Holywell history starts in Malvern Wells, which takes its name from being the site of two of the ancient healing springs. These are known locally known as ‘wells’ of the Malverns – the Holy Well and the Eye Well. These ancient wells lie on the steeply wooded hillside just above Wells House. Wells House has a history that can be traced back to the eighteenth century. 

It was originally designed as a small hotel built for visitors to Malvern for the ‘Water Cure’ and its exact location was probably chosen for the fine views. The famous Sir Edward Elgar taught music here at Wells House for many years when it became a boarding school around 1899. Elgar composed many of his greatest works in Malvern and the wide vista must have been a source of inspiration for him.

The Water Cure

Dr John Wall , the famous 18th Century physician, co- founder of Royal Worcester Porcelain and founder of the “water cures” in Malvern, analysed the water from the Holy Well, proving its purity. “Malvern Water, says Dr John Wall, is famous for containing just nothing at all”. Dr Wall successfully used the water to treat ulcers and other skin conditions – using much the same technique as the old monks - and set up the first water treatment centre in the Malverns here at Wells House.

Old Image of Holywell Suite Malvern Wells House
Edward Elgar Statue Great Malvern

Edward Elgar

Wells House became a boarding school around 1899. The famous Sir Edward Elgar taught music here at Wells House for many years.

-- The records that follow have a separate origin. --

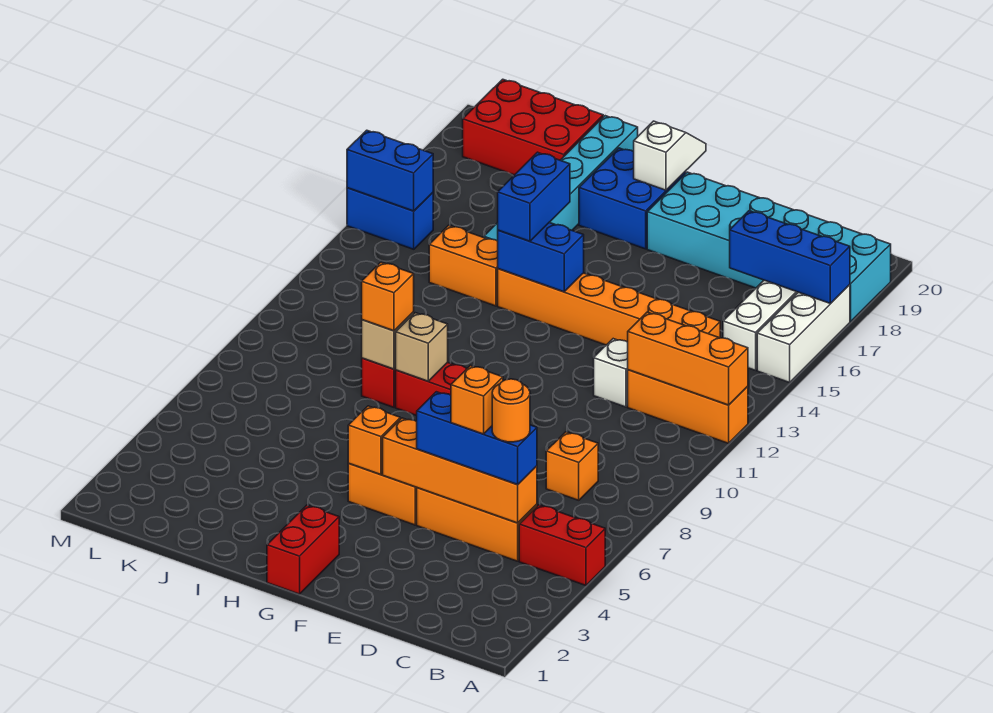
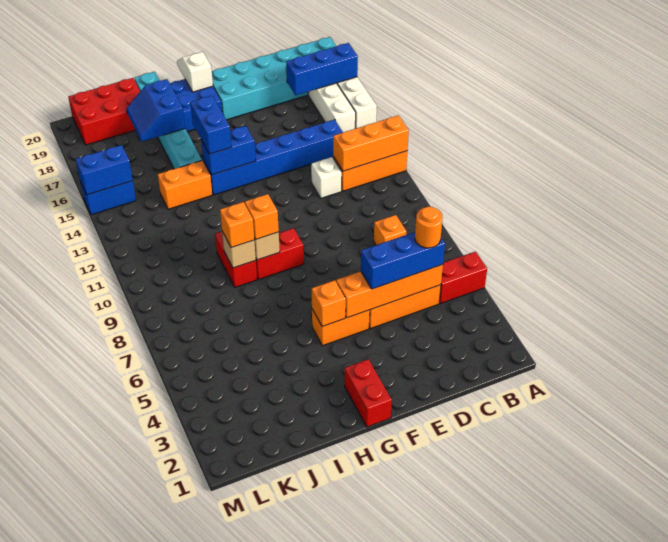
orange 1x6 brick [498,269,720,345] -> blue 1x6 brick [203,120,343,195]
orange 1x1 brick [451,365,503,434] -> orange 1x1 brick moved to [245,194,279,239]
none -> blue 2x2 slope [126,79,185,142]

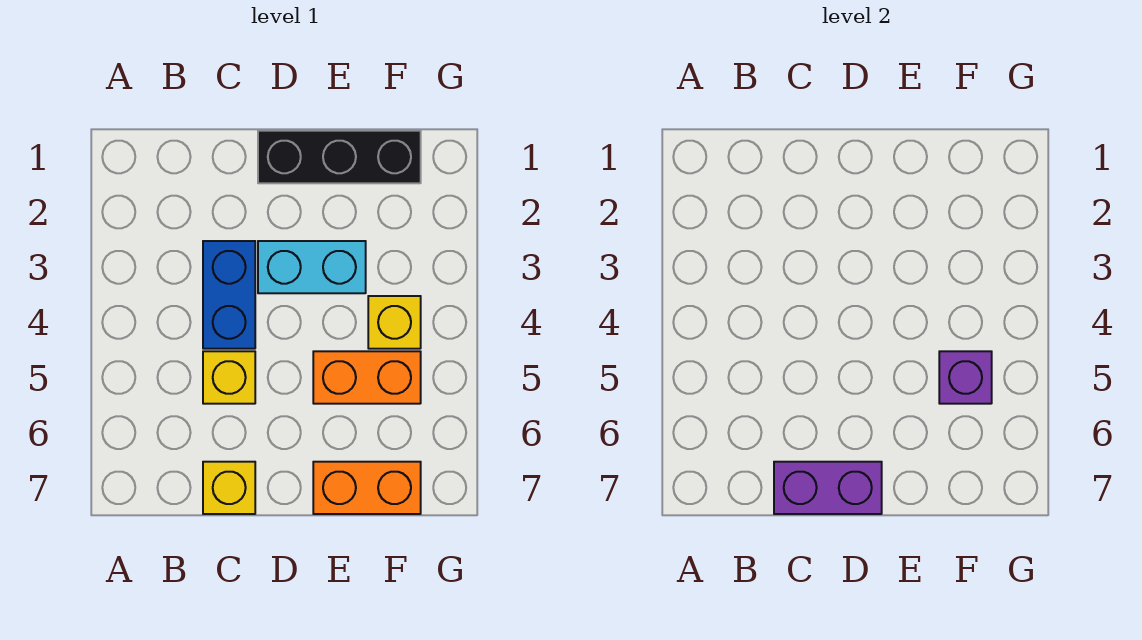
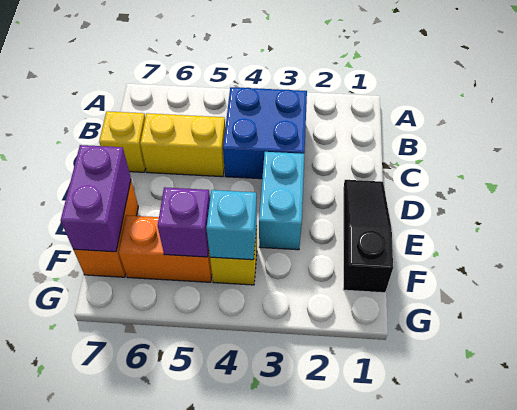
blue 1x2 brick [203,241,255,349] -> blue 2x2 brick [223,87,307,179]
yellow 1x1 brick [203,351,255,404] -> yellow 1x2 brick [140,113,225,177]
purple 1x2 brick [774,462,882,514] -> purple 1x2 brick moved to [61,145,131,252]
black 1x3 brick [258,131,421,183] -> black 1x3 slope [343,180,393,293]
orange 1x2 brick [313,351,421,404] -> orange 1x2 brick turned to [119,215,212,282]
none -> cyan 1x1 brick [206,190,257,260]

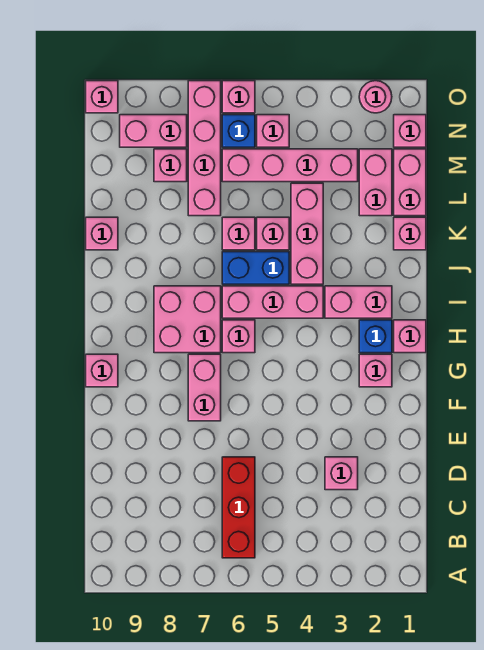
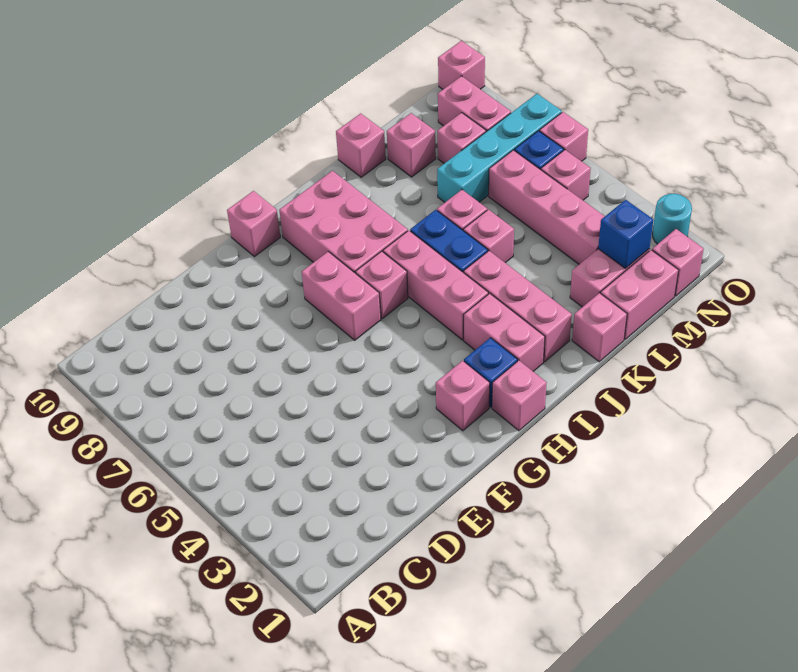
red 1x3 brick [222,457,255,558] -> none
pink 1x1 brick [325,457,358,490] -> pink 1x1 brick moved to [387,113,436,177]
pink 1x2 brick [188,354,221,421] -> pink 1x2 brick turned to [302,252,381,340]
pink 2x2 brick [154,286,221,353] -> pink 2x3 brick [279,171,408,273]
pink 1x3 brick [291,183,323,284] -> pink 1x3 brick turned to [464,251,572,362]
pink 1x4 brick [188,81,221,216] -> cyan 1x4 brick [437,94,562,202]
none -> blue 1x1 brick [598,200,653,269]
pink 1x1 round brick [359,81,392,113] -> cyan 1x1 round brick [652,194,692,244]

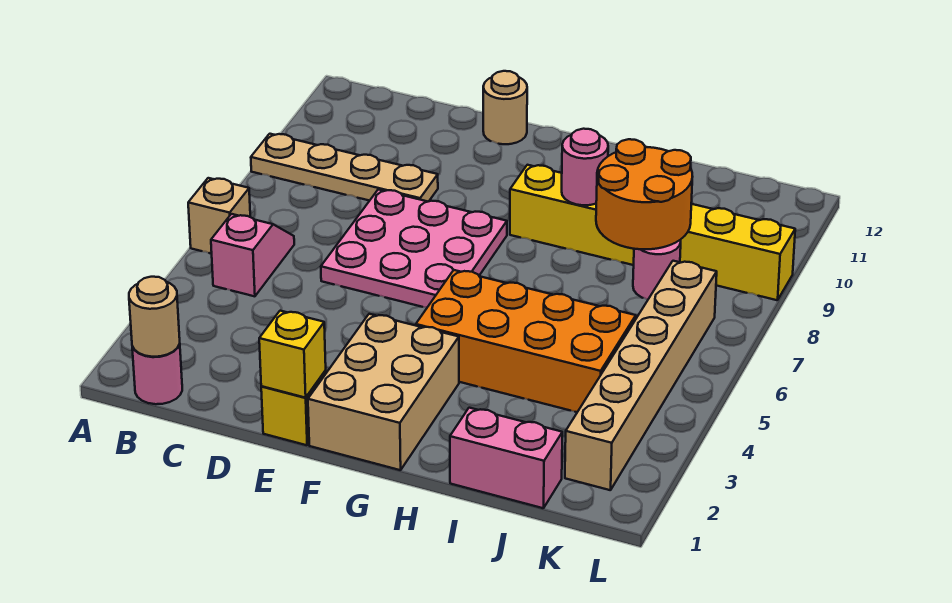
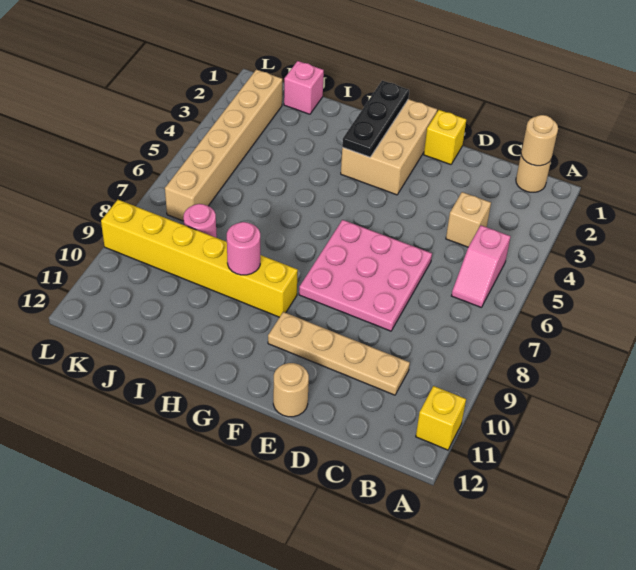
tan 1x1 brick [188,178,250,254] -> tan 1x1 brick moved to [446,192,491,247]
tan 1x4 plate [251,134,438,202] -> tan 1x4 plate moved to [268,312,410,395]
pink 1x1 round brick [132,344,182,404] -> tan 1x1 round brick [516,155,551,192]
yellow 1x1 brick [259,311,326,398] -> yellow 1x1 brick moved to [416,386,466,450]
none -> black 1x3 plate [342,81,409,157]
orange 2x4 brick [416,270,636,412] -> none
pink 1x2 brick [450,408,562,508] -> pink 1x1 brick [284,61,324,114]
orange 2x2 round brick [596,139,693,249] -> none

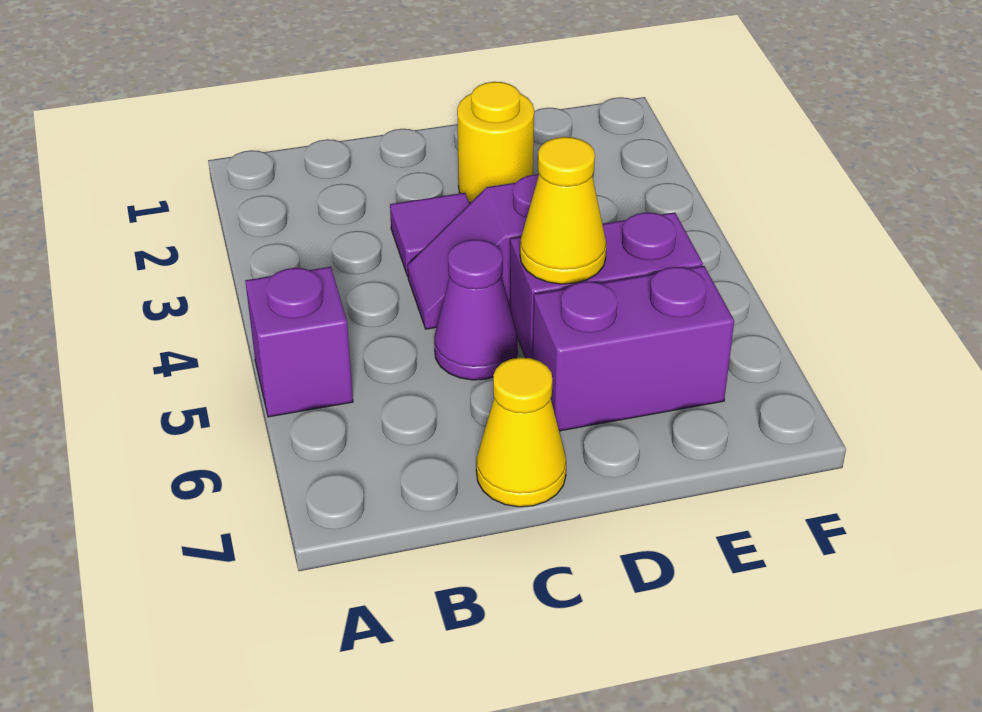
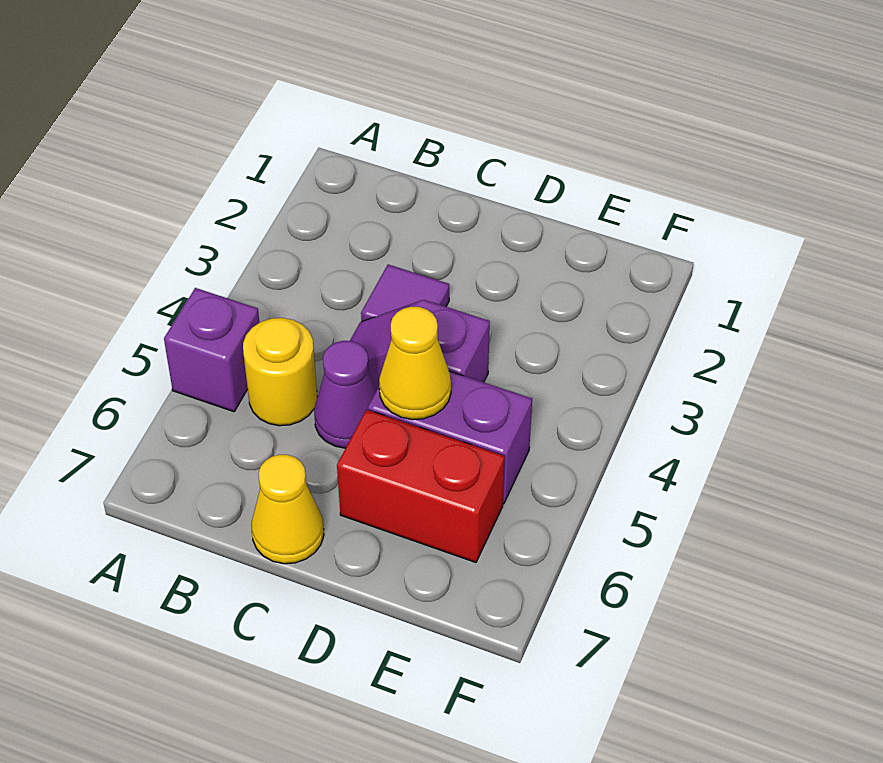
yellow 1x1 round brick [457,82,534,203] -> yellow 1x1 round brick moved to [243,318,317,426]
purple 1x2 brick [533,266,734,431] -> red 1x2 brick [337,410,505,562]

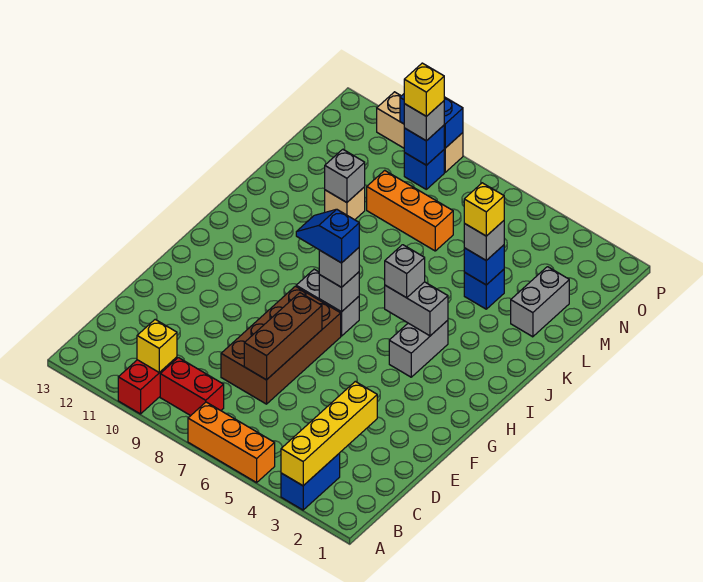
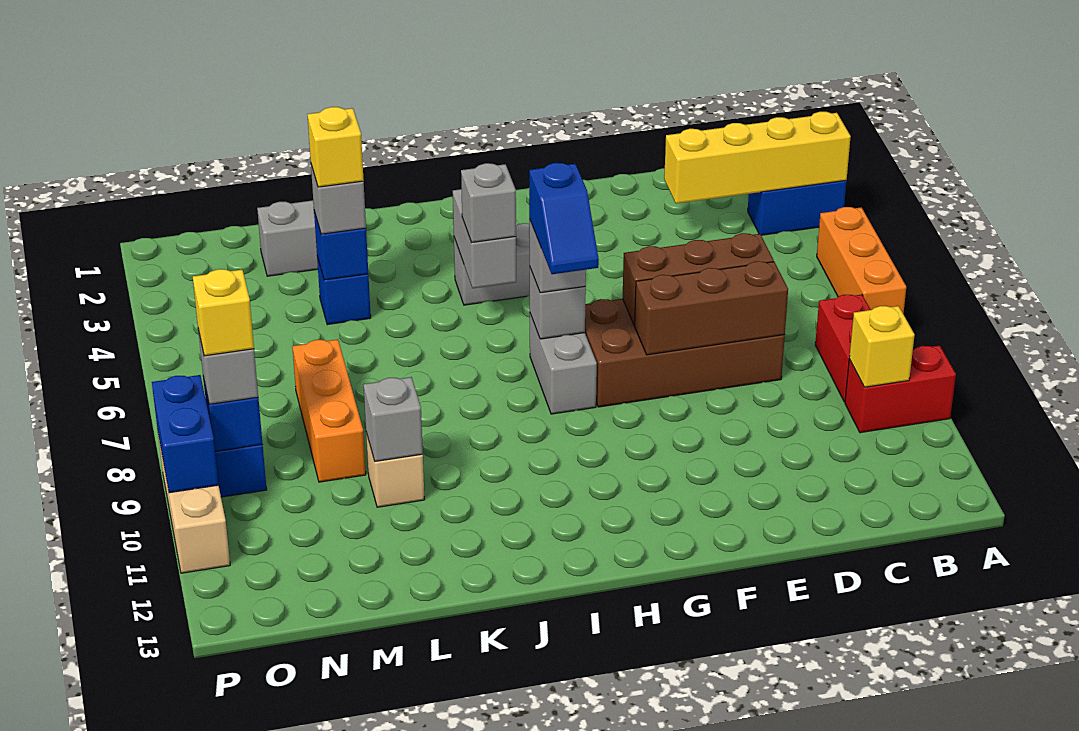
none -> brown 1x3 brick [635,261,788,355]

Elgar composed many of his greatest works in Malvern and the wide vista must have been a source of inspiration for him. 

Elgar and his wife leased a house at nearby 86 Wells Road. They named the house Craeg Lea, an anagram of C(arice), A(lice) and E(dward) Elgar. Elgar composed Dream of Gerontius, Pomp & Circumstance Marches 1 & 2, Cockaine, The Apostles, Coronation Ode & In the South whilst living at Craeg Lea. In 1903 the Elgars heard of a proposed property development across the road which Edward feared would ruin his views from the study window. Anyone visiting Craeg Lea today will see that Edward's fears were totally unfounded - the views remain spectacular.

A well-signposted Elgar Trail has been constructed linking most of the surviving properties and other locations associated with Elgar in the Malvern, Hereford & Worcester, area - more information about this and the history of Malvern, and other things to do around the area, can be obtained from the Tourist Information Office.